▶ **ESTRATTO DEL DOCUMENTO**:

————————

Alcuni lo hanno definito il Lupin italiano, altri un “genio criminale”. Quel che è certo è che Leonardo Notarbartolo, a più di 20 anni di distanza dal suo celebre colpo in Belgio, è noto come il più grande ladro italiano di tutti i tempi grazie a quello che viene ricordato come “il furto del secolo”. Il suo è un appellativo difficile da scrollarsi di dosso ma ciò che fa più male è pensare che non gli sarebbe mai stato affibbiato se avesse fatto scelte diverse e avesse continuato a giocare a pallanuoto, la sua grande passione.
Gioventù travagliata
Nato a Palermo nel 1952 da mamma casalinga e padre mezzadro, Notarbartolo si trasferisce a Torino in tenera età. L’approccio con la nuova realtà, con i compagni di scuola che lo emarginano e con un contesto sociale non esattamente idilliaco per un emigrato, lo porta al primo furtarello di 5.000 lire.

————————

▶ **DATI FORNITI**:
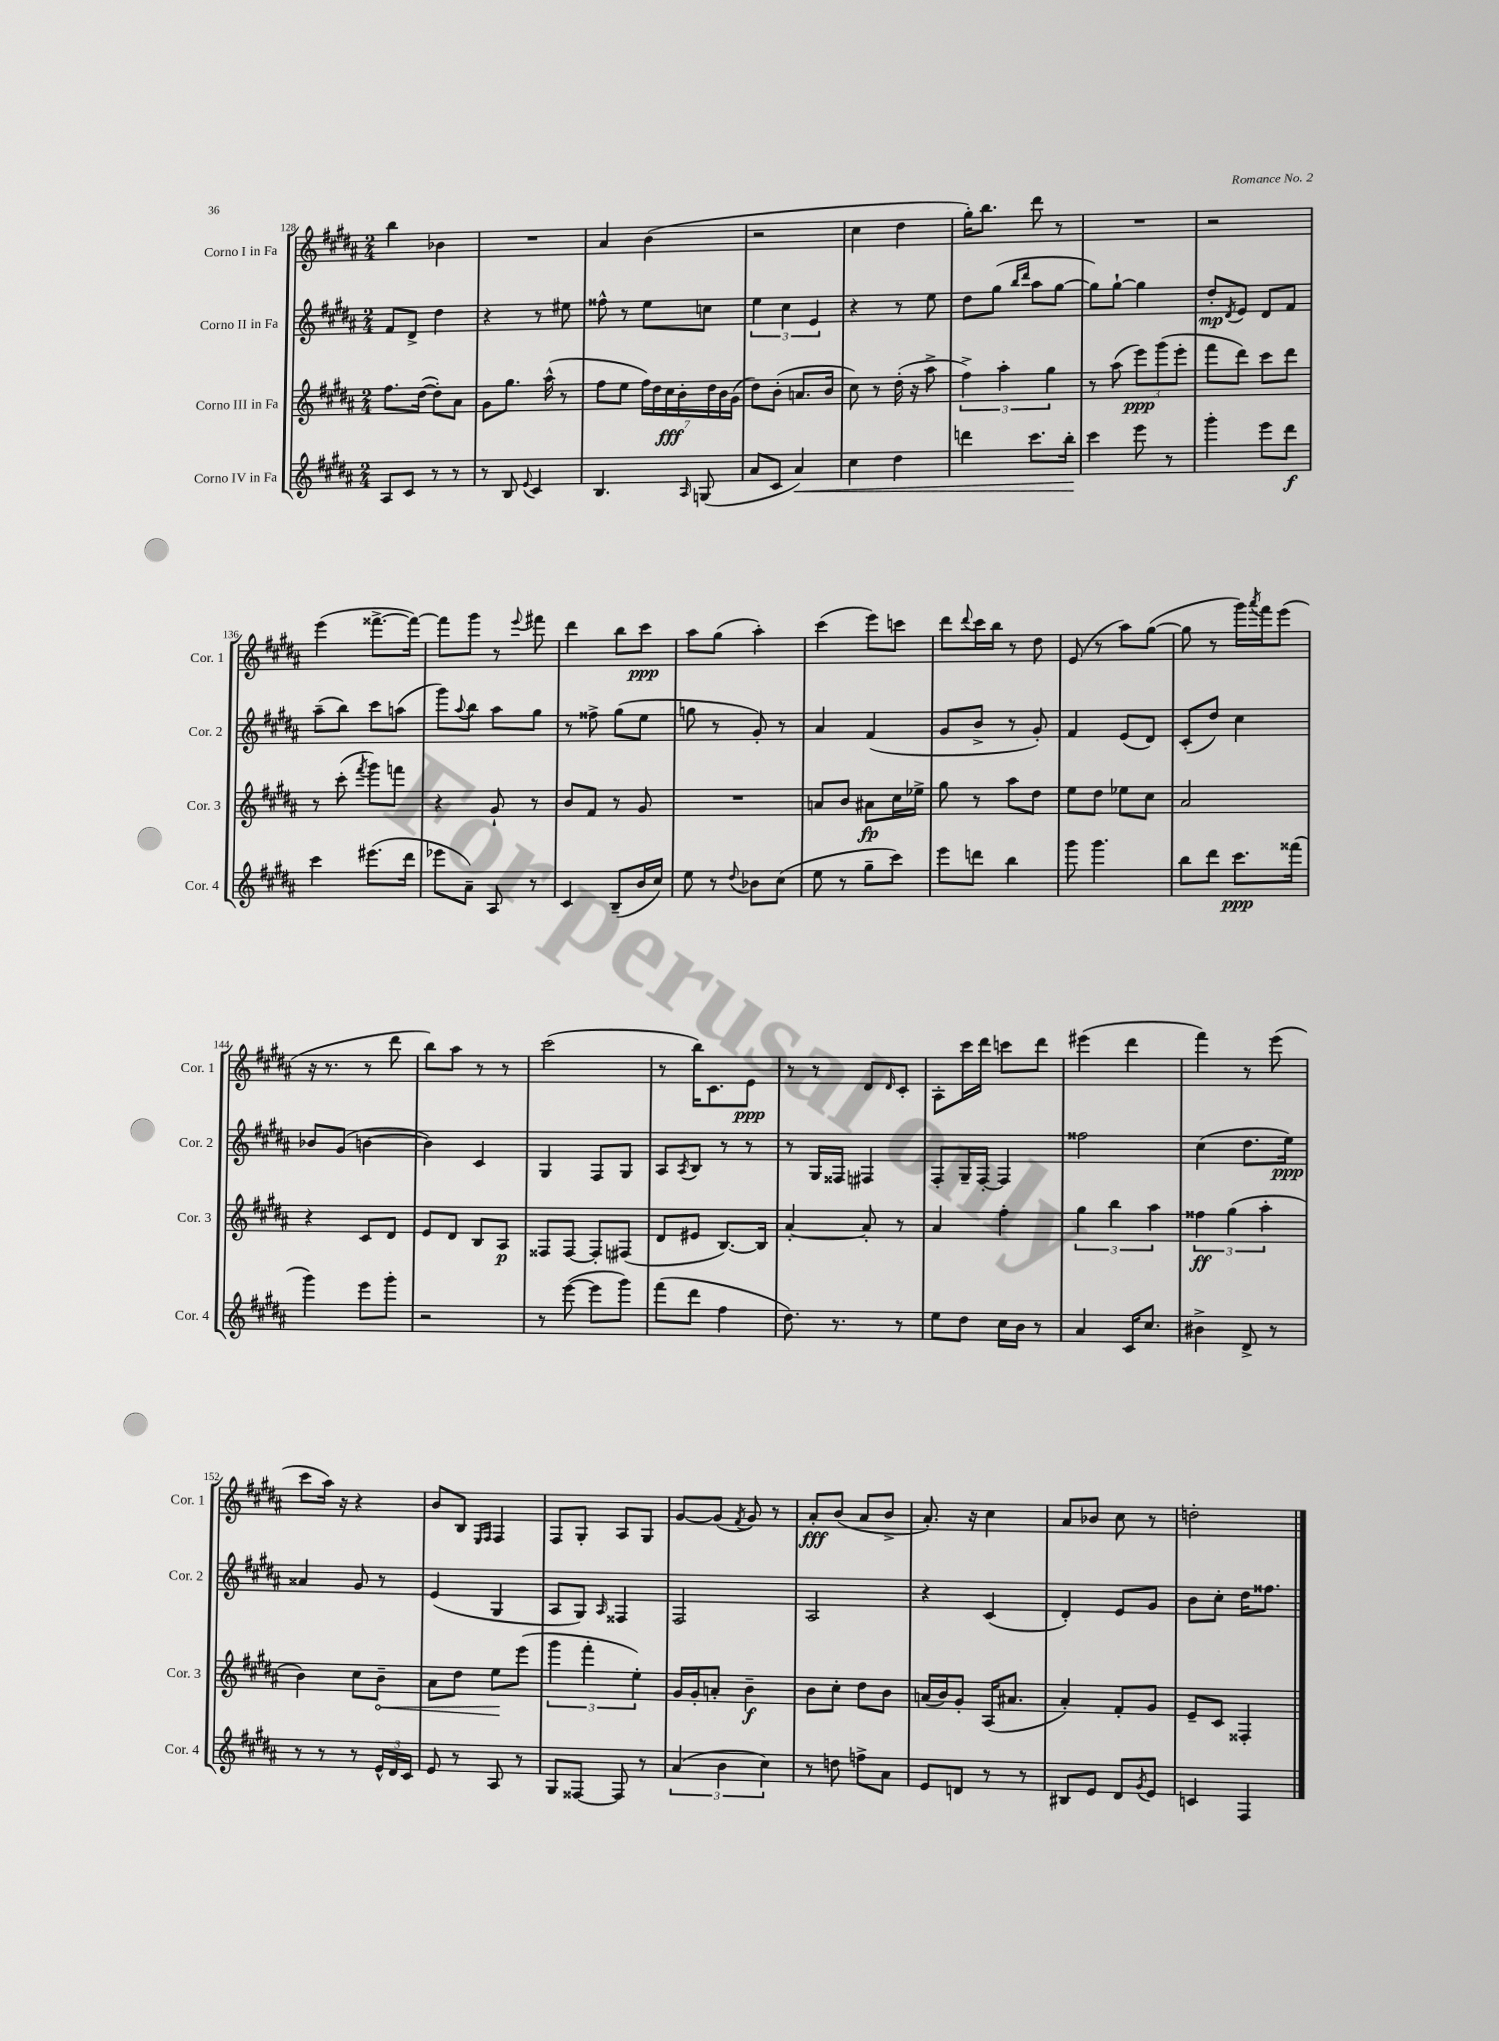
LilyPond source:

————————

▶ **OBIETTIVO A**:
Riporta il passo dell'estratto su Leonardo Notarbartolo a partire dalle parole che contengono "Alcuni lo hanno" fino alle parole "sua grande passione.", incluse.
▶ **OBIETTIVO B**:
Secondo l'estratto su Leonardo Notarbartolo, quale sport era la sua grande passione?
▶ **OBIETTIVO C**:
Prosegui il testo su Leonardo Notarbartolo dal punto in cui si interrompe.
Per questo lavoro i dati non servono.

▶ **RISULTATO A**:
Alcuni lo hanno definito il Lupin italiano, altri un “genio criminale”. Quel che è certo è che Leonardo Notarbartolo, a più di 20 anni di distanza dal suo celebre colpo in Belgio, è noto come il più grande ladro italiano di tutti i tempi grazie a quello che viene ricordato come “il furto del secolo”. Il suo è un appellativo difficile da scrollarsi di dosso ma ciò che fa più male è pensare che non gli sarebbe mai stato affibbiato se avesse fatto scelte diverse e avesse continuato a giocare a pallanuoto, la sua grande passione.

▶ **RISULTATO B**:
La pallanuoto.

▶ **RISULTATO C**:
Non so dire se e in che modo i disagi che ho avuto nel corso dei primi anni di scuola elementare abbiano influenzato le mie scelte successive e se mi abbiano portato verso le persone sbagliate. Al tempo ero molto piccolo, ma già mi rendevo conto di esser visto in maniera diversa rispetto agli altri. Non è facile guardare i coetanei che corrono e che ti lasciano indietro. I bambini della mia classe non hanno dovuto ripetere la prima elementare per ben tre volte come ho fatto io, questi sono avvenimenti difficili da superare, traumi che ti porti dentro e che ti fanno compagnia per tutta la vita.
Un’immagine del giovane Notarbartolo
Il furto del secolo
La carriera da ladro di Leonardo inizia molto presto e si concentra fin da subito su gioielli e diamanti.
Avvicinato in un bar di Anversa – città nella quale ha un appartamento in affitto – da un tale di nome Geremia, Notarbartolo viene a sapere che quest’ultimo sta mettendo a punto un piano per rubare il tesoro custodito all’interno del caveau dell’Antwerp World Diamond Center e decide di unirsi a una squadra composta da “il Chiavaro”, abile nel forzare le serrature, “il Mostro”, capace di disattivare qualsiasi sistema di allarme e “il Genio”, cioè colui che hackerava computer e telecamere. Notarbartolo, che ha preso in affitto un ufficio all’interno del Diamond Center, ha una memoria eidetica che gli permette di studiare ogni dettaglio del personale e di individuare le falle del sistema di sicurezza. È l’infiltrato perfetto.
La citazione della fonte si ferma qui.